> [ACTIVITY]
Which lines of the records contain the word "purus"? Report every one of them in full.

> [RECORDS FOR PROCESSING]
---+---

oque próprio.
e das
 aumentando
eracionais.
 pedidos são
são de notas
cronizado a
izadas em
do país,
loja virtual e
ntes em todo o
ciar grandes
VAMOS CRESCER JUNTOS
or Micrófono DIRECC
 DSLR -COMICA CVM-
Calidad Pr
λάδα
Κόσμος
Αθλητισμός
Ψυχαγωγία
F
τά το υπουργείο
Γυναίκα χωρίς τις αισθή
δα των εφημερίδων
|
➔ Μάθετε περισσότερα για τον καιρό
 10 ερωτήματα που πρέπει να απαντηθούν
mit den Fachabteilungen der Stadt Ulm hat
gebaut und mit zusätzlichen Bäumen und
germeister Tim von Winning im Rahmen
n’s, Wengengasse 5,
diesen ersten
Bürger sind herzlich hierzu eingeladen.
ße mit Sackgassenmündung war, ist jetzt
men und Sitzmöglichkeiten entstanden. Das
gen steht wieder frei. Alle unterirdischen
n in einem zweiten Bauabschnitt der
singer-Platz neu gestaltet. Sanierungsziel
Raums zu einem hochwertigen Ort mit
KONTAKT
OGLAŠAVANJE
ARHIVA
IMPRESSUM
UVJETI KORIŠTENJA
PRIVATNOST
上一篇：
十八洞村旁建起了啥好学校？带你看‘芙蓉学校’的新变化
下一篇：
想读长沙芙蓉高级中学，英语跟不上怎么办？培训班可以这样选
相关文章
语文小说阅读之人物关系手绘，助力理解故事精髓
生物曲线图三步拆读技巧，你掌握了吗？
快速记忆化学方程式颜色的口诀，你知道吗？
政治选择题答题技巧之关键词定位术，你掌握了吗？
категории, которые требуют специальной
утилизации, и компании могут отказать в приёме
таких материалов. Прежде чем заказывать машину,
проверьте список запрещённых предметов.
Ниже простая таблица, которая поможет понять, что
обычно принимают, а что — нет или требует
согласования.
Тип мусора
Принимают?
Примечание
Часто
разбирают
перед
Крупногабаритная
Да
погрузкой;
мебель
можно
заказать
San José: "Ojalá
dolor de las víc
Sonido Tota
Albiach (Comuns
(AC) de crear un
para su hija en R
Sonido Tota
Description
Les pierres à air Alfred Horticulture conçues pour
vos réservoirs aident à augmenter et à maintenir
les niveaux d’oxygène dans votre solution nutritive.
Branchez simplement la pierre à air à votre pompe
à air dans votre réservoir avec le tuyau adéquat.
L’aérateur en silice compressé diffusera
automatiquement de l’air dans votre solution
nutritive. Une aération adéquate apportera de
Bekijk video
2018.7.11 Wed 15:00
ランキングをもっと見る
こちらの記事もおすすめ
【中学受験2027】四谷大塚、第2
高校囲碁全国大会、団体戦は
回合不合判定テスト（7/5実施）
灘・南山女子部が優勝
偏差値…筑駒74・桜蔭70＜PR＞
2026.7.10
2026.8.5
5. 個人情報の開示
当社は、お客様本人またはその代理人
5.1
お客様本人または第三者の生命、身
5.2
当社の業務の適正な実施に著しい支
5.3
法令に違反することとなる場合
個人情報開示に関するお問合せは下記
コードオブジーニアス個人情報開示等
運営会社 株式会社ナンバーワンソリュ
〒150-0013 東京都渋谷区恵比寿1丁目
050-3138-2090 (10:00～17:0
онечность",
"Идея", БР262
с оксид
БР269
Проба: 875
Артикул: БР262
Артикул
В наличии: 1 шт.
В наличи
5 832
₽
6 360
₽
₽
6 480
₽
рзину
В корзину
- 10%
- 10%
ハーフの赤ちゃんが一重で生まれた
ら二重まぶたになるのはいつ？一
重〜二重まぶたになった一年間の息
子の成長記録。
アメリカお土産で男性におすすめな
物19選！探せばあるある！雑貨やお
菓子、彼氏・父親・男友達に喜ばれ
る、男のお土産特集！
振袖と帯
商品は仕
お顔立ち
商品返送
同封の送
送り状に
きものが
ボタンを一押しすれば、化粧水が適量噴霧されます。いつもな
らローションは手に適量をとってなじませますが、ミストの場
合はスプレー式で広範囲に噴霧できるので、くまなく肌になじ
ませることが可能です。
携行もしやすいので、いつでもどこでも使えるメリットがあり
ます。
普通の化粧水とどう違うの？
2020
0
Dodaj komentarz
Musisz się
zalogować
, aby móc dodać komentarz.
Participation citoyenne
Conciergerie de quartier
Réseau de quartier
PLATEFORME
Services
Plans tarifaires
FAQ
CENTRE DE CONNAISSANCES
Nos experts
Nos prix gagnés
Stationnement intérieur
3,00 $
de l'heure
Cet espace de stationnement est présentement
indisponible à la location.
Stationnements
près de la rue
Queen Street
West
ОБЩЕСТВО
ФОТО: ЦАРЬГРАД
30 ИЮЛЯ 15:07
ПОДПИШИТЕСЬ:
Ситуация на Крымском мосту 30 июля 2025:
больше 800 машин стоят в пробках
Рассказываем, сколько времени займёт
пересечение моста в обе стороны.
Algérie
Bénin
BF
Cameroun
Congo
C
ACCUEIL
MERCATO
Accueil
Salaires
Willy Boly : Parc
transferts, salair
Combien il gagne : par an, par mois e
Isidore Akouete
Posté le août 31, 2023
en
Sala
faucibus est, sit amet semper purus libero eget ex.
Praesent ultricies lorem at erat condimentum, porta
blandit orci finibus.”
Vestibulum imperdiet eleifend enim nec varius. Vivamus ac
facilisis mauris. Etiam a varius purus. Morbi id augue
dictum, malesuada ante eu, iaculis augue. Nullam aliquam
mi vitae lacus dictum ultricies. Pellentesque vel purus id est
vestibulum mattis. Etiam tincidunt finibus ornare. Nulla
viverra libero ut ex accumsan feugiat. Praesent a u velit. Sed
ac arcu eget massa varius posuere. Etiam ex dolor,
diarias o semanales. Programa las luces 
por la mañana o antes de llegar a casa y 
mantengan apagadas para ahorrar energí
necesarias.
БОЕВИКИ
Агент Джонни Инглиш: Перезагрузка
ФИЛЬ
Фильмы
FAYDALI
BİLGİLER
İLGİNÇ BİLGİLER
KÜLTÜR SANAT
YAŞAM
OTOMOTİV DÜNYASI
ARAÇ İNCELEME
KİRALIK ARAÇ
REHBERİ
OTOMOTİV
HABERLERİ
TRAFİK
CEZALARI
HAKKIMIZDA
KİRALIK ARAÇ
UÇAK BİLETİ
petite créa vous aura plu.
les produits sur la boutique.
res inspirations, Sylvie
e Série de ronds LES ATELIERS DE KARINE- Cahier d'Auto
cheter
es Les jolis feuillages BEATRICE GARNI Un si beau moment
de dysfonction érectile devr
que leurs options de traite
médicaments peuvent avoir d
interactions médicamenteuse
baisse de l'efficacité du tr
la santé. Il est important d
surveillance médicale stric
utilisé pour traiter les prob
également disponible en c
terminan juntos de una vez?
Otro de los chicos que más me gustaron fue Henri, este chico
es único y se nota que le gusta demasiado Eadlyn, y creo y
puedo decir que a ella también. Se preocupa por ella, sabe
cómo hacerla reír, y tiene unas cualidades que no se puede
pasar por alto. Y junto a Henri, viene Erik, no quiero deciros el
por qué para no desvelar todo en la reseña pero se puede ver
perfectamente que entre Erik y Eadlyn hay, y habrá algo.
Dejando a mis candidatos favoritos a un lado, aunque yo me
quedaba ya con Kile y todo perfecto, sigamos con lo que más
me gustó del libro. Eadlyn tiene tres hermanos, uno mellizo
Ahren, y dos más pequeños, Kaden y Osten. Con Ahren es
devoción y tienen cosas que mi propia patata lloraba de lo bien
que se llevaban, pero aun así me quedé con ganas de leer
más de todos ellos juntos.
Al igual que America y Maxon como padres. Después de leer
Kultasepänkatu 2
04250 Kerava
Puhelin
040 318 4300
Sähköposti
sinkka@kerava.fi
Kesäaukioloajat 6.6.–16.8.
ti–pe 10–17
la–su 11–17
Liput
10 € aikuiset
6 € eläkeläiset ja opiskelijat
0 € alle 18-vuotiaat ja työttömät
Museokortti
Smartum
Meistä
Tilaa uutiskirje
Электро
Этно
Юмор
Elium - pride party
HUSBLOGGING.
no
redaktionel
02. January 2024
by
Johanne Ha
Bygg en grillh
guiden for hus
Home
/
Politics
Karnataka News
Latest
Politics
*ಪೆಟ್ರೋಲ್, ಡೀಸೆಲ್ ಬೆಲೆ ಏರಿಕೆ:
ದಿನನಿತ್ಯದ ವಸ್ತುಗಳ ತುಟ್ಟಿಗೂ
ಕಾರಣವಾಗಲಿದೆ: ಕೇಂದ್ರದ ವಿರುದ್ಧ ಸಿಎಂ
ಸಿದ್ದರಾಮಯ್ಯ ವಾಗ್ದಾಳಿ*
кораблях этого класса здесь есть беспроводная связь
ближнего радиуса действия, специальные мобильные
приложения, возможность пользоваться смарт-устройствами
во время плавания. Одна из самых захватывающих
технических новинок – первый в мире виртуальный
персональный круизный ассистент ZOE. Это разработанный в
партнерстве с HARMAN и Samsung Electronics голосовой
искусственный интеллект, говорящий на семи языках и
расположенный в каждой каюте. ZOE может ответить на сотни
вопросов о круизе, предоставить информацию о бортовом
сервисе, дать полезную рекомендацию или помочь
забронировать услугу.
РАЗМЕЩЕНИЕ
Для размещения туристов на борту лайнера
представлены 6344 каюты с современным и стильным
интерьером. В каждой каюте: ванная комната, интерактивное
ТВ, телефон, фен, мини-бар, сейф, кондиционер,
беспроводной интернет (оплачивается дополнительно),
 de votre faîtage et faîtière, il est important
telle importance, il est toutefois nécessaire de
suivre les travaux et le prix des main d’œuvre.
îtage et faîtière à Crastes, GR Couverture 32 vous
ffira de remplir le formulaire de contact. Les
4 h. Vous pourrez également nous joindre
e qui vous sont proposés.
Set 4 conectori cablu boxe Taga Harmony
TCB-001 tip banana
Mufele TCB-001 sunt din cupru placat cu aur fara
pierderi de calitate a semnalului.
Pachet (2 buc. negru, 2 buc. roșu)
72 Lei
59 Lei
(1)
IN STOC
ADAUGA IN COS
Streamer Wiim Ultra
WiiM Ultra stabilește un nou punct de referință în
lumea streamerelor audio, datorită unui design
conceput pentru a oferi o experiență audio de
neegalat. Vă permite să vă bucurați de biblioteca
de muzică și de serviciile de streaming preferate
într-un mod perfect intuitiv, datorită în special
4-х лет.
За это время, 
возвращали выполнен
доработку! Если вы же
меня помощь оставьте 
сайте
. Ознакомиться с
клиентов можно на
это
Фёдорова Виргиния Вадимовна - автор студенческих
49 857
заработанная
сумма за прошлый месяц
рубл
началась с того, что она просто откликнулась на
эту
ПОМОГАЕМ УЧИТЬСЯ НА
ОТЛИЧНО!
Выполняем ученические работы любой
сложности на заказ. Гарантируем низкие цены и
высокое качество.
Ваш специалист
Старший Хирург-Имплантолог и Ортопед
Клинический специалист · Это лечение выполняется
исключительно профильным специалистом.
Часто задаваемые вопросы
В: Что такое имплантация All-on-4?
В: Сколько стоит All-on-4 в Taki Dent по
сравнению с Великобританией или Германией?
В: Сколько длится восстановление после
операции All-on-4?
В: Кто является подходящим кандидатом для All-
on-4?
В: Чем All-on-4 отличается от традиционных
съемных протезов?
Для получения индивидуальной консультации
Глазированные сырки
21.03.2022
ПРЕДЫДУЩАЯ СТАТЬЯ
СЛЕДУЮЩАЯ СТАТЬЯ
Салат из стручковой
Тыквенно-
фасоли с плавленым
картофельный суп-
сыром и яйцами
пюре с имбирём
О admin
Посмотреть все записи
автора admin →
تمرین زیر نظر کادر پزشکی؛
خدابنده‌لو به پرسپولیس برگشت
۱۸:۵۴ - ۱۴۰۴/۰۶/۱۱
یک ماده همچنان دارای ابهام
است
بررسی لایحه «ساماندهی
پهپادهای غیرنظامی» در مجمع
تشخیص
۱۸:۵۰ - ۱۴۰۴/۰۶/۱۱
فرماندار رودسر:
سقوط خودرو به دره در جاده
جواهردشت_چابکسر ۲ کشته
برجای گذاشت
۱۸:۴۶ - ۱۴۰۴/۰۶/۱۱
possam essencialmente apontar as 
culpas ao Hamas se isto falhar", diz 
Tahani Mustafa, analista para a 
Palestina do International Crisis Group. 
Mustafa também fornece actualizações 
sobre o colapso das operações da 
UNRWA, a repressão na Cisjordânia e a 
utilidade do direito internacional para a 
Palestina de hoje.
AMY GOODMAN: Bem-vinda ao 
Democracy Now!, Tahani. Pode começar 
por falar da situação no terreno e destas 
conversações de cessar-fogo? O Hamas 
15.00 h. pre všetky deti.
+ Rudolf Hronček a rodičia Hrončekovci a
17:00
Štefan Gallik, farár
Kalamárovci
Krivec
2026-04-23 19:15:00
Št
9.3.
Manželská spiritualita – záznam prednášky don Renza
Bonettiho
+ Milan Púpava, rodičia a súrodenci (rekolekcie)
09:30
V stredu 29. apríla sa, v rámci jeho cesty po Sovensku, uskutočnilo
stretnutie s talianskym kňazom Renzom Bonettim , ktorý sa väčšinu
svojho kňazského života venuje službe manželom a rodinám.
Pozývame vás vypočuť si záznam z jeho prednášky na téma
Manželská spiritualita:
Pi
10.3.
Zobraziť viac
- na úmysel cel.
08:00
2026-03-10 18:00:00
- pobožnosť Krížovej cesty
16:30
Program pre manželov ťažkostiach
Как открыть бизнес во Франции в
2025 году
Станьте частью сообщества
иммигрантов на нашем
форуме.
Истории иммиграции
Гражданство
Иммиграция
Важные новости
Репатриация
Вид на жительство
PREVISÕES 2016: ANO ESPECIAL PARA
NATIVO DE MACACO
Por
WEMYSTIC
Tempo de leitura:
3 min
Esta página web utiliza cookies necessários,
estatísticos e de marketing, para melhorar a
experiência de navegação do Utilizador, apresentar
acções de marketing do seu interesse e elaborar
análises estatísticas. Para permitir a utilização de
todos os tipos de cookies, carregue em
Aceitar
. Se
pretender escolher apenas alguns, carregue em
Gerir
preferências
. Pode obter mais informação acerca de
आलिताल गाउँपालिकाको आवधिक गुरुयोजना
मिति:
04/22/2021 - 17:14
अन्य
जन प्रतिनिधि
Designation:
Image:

---+---

> [SOLUTION]
faucibus est, sit amet semper purus libero eget ex.
facilisis mauris. Etiam a varius purus. Morbi id augue
mi vitae lacus dictum ultricies. Pellentesque vel purus id est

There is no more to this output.